## Input data:
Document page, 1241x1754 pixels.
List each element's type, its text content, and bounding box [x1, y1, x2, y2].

==

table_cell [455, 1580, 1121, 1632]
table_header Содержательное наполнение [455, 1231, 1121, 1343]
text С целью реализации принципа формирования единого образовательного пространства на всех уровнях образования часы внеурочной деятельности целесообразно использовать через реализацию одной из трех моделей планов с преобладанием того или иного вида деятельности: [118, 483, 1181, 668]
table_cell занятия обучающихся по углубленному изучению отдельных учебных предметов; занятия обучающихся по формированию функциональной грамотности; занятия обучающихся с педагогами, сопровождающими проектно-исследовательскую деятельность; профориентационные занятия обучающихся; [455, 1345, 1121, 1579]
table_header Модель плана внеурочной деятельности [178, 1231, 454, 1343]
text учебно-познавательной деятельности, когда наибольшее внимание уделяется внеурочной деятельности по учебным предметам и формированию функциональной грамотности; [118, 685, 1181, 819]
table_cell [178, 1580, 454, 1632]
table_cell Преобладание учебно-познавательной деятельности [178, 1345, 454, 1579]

## Your instructions:
Using the data above, reproduce exactly the lines between those holding "Document page, 1241x1754 pixels." and "List each element's", inclusive, and no others.

## Response below:
Document page, 1241x1754 pixels.
List each element's type, its text content, and bounding box [x1, y1, x2, y2].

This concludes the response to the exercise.